TASK OBJECTIVE:
Copy, word for word, the part of the essay on keeping track of information that opens with "I nodded amicably." and closes with "retain the information.".

TEXT BLOCK:
Reckless Capture
My wife Alison occasionally asks me to remember stuff for her. Just yesterday, she said, while we were out “Remind me to ring the bank when we get home”.
I nodded amicably.
As a general rule, this probably isn’t the best way for her to retain a piece of information. I’m easily distracted by shiny things, I routinely forget stuff, and as much as I’d like to, I can’t assure her that I’m actually going to retain the information.
Worse still, I’m almost certainly going to give the same response to every request (an amicable nod) regardless of whether I’m actually going to remember it.
If you want information to be retained outside of your head, you should really write it down. Paper records of information are much more reliable than memory for recall. This notion of recording and managing information is central to the way people work. Since we started Infovark, I’ve had to manage more paper than I ever have before.
If you’re a knowledge worker, chances are that managing this information is essentially all you do. You write messages and documents, you go to meetings, you visit customers, you coordinate with coworkers, you take notes, and you use your brain to make decisions based on all of that stuff. It doesn’t matter if you are working in an industry or a more creative pursuit, you’ll still find your share of forms to fill in and documents to submit.
Computers changed the way enterprises work, because information artifacts that were once recorded on paper started to be recorded digitally instead. This saved space, and sometimes time, and often made it easier not to lose things. It also had two other advantages. First, paper can only be in one place at one time. It has to be physically transferred from one location to another, and generally moves at the speed of a truck. It’s far easier to move electronic bits around and they travel at nearly the speed of light. Second, it’s expensive and slow to duplicate information on paper. Making electronic copies happens at much faster rates and is such a trivial operation that computers do it all the time, usually without you knowing about it.

EXCERPTED RECORDS:
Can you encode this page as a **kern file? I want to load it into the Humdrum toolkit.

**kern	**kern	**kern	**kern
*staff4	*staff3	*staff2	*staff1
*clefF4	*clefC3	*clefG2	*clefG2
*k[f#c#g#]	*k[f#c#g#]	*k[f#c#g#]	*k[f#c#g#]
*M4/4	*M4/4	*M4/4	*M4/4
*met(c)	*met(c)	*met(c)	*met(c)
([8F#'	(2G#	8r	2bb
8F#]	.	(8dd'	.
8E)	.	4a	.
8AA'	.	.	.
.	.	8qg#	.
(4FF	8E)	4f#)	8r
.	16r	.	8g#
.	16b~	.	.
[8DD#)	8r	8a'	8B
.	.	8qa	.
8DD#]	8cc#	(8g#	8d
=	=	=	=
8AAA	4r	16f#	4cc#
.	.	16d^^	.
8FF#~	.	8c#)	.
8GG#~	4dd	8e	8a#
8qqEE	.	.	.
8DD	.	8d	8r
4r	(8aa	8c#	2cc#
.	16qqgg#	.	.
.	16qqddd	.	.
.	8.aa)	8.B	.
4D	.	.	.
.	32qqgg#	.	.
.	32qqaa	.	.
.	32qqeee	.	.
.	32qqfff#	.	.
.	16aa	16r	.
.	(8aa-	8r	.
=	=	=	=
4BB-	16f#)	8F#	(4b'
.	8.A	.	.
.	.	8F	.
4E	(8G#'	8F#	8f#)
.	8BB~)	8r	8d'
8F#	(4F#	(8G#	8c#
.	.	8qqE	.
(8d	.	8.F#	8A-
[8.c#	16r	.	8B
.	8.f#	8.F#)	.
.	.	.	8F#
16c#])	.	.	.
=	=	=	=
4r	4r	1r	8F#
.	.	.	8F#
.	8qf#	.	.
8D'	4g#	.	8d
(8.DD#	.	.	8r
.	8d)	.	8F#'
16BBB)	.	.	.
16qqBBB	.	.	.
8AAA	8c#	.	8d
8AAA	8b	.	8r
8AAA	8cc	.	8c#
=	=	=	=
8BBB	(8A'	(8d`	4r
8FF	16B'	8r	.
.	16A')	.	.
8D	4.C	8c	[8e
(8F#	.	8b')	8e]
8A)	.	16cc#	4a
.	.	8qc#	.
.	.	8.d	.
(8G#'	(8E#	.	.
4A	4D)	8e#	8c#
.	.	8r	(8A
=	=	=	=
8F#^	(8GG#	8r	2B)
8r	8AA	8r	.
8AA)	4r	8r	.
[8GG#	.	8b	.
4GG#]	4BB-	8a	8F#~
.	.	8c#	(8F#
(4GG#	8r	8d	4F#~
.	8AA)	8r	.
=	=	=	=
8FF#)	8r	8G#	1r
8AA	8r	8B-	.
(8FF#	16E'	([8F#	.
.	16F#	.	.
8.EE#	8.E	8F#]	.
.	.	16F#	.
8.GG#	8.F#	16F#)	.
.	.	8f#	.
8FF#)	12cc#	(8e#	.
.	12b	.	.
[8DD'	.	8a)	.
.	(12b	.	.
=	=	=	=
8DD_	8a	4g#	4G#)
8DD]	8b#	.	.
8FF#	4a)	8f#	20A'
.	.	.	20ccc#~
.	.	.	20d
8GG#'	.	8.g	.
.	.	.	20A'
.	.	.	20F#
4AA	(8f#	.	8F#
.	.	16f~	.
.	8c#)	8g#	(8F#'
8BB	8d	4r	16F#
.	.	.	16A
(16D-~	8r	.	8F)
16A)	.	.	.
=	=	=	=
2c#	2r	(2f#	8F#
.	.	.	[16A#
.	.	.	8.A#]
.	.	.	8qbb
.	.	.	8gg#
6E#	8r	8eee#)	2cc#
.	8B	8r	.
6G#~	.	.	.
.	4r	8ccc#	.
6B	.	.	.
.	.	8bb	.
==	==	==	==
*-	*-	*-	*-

TASK ANSWER:
I nodded amicably.
As a general rule, this probably isn’t the best way for her to retain a piece of information. I’m easily distracted by shiny things, I routinely forget stuff, and as much as I’d like to, I can’t assure her that I’m actually going to retain the information.